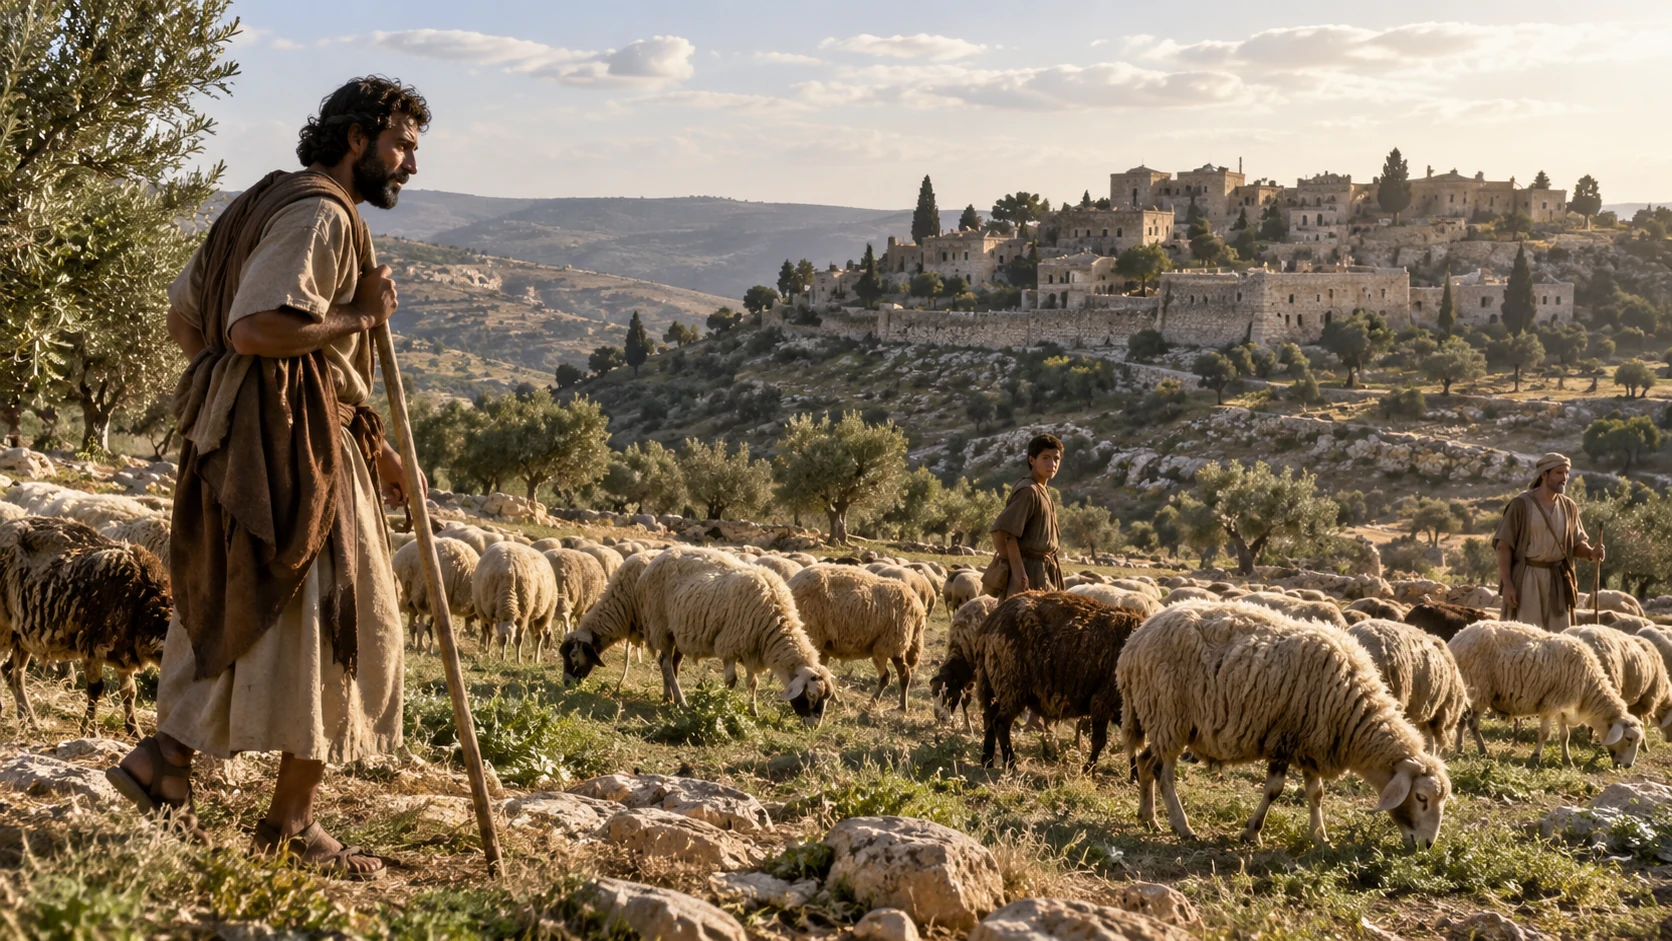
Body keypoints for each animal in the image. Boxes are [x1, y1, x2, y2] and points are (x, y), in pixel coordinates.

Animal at [0, 516, 171, 735]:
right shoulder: (93, 646)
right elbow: (96, 689)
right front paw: (90, 730)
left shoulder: (124, 653)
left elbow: (129, 692)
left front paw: (135, 730)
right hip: (4, 626)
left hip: (22, 635)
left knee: (13, 672)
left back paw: (28, 719)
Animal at [787, 565, 925, 710]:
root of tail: (918, 606)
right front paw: (833, 700)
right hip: (880, 647)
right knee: (886, 676)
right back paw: (872, 701)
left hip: (893, 642)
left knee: (903, 675)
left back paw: (902, 706)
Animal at [960, 592, 1144, 773]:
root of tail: (992, 621)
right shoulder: (1103, 701)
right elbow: (1100, 741)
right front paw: (1089, 770)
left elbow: (1133, 744)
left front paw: (1134, 775)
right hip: (1011, 687)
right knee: (1000, 723)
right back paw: (1011, 765)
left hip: (993, 684)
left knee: (990, 718)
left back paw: (987, 760)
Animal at [1119, 600, 1451, 848]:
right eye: (1421, 798)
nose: (1427, 845)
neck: (1354, 714)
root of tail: (1136, 640)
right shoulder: (1284, 738)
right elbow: (1274, 790)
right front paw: (1252, 832)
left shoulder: (1312, 742)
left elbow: (1316, 794)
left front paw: (1319, 837)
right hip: (1168, 714)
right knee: (1163, 773)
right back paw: (1182, 826)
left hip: (1162, 719)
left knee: (1145, 760)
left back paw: (1148, 817)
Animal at [1449, 620, 1643, 766]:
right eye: (1628, 738)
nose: (1628, 766)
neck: (1588, 689)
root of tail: (1457, 639)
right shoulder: (1550, 703)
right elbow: (1544, 734)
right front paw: (1536, 757)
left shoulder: (1563, 707)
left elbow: (1565, 736)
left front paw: (1567, 760)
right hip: (1481, 688)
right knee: (1472, 723)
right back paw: (1483, 751)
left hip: (1469, 691)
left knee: (1461, 720)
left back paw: (1460, 748)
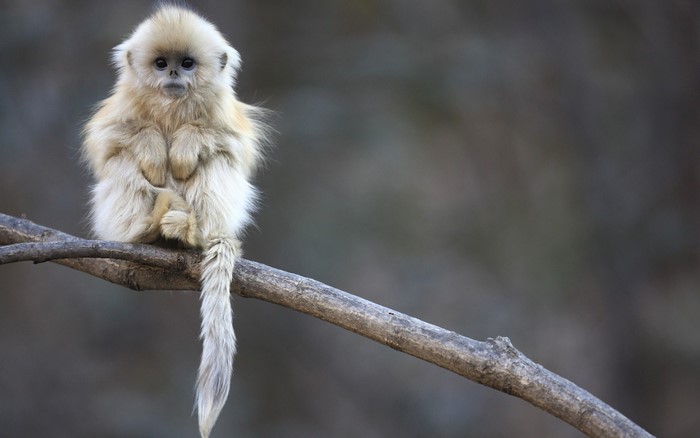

--------------------

**WHAT TO WORK ON**. Within the material, count the lines where the word "front" appears. The reply is that number and nothing more.

**TASK ANSWER**. 9